Work task:
Rewrite the paragraph in the shin pain text below that begins "Shin pain during or after running can be caused" as a bulleted list, keeping its main facts.

Page text:
----
Shin pain during or after running
Also Known As: Shin splints, medial tibial stress syndrome, anterior shin pain
What It Feels Like
A dull, aching, or sharp pain along the front or inner edge of the shin
Pain may start gradually during a run or build afterward, especially the next morning
Often described as tender to the touch, especially after long runs or speed work
Why It Matters
Shin pain during or after running is often your body’s way of flagging overuse, poor mechanics, or imbalances elsewhere—like weak glutes or tight calves. Left untreated, it can progress to stress reactions or chronic compensation, forcing you to cut mileage or miss races. Catching it early means faster recovery and stronger miles ahead.

Common Causes
Shin pain during or after running can be caused by a sudden increase in mileage, speed, hills, or downhill running; inadequate recovery between harder sessions; calf weakness or stiffness; limited ankle mobility; changes in footwear; running on hard, slanted, or uneven surfaces; side-to-side strength or control differences; and tissue overload involving the shin muscles, tendons, or tibia. Common clinical causes include medial tibial stress syndrome, tibial bone stress injury, exertional compartment syndrome, and overload of the tibialis anterior or posterior muscle-tendon units.
----
Data for review:
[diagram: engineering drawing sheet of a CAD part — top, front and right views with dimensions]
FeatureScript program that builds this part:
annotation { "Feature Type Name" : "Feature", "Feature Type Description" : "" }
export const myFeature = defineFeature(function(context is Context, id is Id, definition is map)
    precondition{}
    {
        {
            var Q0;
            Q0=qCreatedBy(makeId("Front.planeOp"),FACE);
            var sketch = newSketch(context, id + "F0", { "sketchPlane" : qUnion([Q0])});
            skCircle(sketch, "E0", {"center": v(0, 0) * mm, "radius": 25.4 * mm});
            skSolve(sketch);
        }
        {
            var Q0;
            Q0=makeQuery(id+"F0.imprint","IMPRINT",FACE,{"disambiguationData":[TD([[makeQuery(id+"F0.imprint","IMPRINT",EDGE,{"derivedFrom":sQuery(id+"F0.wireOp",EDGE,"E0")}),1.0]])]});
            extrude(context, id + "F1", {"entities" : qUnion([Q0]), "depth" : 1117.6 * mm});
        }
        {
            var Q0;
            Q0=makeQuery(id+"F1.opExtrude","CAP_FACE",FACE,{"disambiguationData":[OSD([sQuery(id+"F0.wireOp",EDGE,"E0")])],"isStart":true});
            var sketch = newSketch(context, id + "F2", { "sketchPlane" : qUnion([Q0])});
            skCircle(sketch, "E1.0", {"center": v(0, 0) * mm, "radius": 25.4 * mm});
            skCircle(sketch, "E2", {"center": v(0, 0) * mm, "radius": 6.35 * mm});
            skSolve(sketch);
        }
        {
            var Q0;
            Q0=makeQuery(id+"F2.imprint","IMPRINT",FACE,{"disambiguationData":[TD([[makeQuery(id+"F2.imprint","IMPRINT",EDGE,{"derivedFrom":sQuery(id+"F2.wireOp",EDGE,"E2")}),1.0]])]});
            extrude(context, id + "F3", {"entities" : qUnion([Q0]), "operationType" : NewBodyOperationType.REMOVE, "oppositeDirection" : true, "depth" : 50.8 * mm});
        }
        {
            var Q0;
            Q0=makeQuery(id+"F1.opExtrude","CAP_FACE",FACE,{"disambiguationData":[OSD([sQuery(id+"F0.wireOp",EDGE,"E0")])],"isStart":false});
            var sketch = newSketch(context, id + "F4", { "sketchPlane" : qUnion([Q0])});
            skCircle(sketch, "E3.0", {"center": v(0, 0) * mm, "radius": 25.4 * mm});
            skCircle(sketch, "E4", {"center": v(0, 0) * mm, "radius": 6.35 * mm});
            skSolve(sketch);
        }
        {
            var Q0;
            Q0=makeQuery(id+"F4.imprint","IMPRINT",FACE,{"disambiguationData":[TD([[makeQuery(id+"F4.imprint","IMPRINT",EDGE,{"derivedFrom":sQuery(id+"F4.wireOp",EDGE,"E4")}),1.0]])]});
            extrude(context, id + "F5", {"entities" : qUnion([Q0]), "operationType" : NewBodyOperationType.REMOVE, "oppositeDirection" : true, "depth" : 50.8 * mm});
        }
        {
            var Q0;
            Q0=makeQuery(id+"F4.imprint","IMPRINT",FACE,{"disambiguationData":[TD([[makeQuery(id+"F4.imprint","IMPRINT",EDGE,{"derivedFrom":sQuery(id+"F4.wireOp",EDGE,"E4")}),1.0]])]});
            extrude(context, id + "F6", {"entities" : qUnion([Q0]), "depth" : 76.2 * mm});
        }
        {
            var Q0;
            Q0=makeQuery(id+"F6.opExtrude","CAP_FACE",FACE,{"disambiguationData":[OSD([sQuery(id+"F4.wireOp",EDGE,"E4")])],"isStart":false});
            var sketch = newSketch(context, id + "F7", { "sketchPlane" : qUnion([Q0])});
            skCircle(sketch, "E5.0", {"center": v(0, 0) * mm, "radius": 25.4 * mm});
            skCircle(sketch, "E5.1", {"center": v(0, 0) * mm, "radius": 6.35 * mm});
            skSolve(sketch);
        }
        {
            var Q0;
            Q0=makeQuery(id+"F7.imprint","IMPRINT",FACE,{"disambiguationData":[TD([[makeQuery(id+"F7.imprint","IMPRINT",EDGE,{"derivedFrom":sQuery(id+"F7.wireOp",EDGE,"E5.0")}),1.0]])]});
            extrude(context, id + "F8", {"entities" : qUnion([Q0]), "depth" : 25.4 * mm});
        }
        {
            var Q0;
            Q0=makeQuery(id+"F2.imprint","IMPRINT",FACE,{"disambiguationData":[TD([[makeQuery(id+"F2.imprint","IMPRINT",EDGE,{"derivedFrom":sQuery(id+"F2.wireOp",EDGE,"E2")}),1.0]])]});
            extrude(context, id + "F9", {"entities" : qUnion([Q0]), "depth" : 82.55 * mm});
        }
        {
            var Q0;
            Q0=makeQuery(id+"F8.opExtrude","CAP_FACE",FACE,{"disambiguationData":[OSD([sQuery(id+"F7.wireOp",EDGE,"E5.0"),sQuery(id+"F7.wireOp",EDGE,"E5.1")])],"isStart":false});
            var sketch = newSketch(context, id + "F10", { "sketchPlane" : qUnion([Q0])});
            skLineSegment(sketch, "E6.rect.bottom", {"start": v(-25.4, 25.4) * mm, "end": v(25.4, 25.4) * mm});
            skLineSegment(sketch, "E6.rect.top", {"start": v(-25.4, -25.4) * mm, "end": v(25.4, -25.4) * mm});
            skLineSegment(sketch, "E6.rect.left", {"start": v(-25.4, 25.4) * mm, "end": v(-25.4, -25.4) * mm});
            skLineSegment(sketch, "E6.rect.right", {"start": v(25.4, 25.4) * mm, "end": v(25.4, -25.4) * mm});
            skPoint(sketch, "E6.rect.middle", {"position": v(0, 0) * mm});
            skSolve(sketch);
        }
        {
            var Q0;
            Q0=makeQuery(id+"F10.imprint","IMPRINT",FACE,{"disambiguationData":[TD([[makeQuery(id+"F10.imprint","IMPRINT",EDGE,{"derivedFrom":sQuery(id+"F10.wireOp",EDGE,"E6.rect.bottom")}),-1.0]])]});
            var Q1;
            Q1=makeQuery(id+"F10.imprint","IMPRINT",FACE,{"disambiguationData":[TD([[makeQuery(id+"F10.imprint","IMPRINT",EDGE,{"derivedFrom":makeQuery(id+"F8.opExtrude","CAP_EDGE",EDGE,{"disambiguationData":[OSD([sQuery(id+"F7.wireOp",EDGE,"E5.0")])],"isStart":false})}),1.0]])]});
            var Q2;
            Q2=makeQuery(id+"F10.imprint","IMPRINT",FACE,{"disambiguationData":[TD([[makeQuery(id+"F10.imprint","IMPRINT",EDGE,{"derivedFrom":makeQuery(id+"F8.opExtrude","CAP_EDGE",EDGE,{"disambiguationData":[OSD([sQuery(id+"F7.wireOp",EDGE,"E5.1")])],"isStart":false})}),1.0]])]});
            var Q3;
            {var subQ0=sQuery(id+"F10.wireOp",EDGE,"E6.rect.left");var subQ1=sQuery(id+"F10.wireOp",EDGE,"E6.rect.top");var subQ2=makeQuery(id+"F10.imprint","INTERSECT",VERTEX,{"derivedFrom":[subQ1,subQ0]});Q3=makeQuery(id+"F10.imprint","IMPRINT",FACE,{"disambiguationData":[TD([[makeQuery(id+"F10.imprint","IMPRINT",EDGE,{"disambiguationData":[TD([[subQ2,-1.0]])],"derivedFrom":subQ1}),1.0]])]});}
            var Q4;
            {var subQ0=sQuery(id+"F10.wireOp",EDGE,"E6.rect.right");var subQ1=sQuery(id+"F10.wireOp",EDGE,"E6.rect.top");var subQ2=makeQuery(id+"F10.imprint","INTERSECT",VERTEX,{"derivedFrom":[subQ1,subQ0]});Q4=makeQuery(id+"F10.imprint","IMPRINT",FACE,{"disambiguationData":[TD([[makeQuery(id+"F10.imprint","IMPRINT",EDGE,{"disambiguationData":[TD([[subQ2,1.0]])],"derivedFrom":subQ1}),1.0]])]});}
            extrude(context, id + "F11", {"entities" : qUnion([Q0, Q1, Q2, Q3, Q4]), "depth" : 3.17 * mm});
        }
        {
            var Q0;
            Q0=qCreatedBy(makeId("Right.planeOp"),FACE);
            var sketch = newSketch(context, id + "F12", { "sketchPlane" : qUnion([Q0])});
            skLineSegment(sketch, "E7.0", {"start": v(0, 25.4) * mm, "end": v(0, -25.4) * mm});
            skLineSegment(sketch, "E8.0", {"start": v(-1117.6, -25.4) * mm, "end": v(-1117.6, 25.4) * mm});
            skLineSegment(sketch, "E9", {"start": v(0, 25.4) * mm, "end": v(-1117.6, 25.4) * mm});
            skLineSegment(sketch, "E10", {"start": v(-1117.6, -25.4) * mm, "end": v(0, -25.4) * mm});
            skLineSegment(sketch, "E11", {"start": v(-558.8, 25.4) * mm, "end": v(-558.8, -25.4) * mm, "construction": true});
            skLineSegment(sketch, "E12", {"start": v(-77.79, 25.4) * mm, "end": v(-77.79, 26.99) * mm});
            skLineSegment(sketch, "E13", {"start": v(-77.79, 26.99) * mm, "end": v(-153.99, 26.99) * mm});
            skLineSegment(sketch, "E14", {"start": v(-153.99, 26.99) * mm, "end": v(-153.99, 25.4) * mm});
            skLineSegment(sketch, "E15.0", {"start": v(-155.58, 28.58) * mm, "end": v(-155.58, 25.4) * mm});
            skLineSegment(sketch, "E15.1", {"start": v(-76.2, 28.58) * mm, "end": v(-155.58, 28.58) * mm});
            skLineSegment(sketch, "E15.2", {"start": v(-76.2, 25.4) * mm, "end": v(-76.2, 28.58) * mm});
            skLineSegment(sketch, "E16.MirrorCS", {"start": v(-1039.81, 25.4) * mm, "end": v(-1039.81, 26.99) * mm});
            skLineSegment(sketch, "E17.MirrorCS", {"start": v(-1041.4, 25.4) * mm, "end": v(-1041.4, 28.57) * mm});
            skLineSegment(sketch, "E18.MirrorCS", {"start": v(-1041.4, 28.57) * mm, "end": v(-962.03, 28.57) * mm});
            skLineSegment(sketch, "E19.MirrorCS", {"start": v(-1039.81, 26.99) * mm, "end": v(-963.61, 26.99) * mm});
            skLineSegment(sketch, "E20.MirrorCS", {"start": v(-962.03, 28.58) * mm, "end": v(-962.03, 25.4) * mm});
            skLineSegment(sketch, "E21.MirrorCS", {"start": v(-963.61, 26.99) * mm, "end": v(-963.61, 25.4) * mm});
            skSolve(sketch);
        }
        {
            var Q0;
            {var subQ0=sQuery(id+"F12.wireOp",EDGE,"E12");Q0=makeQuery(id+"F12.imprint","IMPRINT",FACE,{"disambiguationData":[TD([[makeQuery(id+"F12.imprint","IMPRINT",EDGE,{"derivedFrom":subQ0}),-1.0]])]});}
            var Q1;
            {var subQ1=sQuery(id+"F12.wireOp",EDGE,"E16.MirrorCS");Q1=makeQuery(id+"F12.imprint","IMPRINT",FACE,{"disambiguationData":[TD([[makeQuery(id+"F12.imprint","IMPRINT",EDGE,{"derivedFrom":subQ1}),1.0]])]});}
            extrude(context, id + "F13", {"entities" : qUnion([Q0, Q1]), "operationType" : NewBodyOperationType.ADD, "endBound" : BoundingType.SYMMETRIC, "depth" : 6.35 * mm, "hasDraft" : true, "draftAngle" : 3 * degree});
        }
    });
----
Finished task:
Shin pain during or after running can be caused by:
- A sudden increase in mileage, speed, hills, or downhill running
- Inadequate recovery between harder sessions
- Calf weakness or stiffness
- Limited ankle mobility
- Changes in footwear
- Running on hard, slanted, or uneven surfaces
- Side-to-side strength or control differences
- Tissue overload involving the shin muscles, tendons, or tibia

Common clinical causes:
- Medial tibial stress syndrome
- Tibial bone stress injury
- Exertional compartment syndrome
- Overload of the tibialis anterior or posterior muscle-tendon units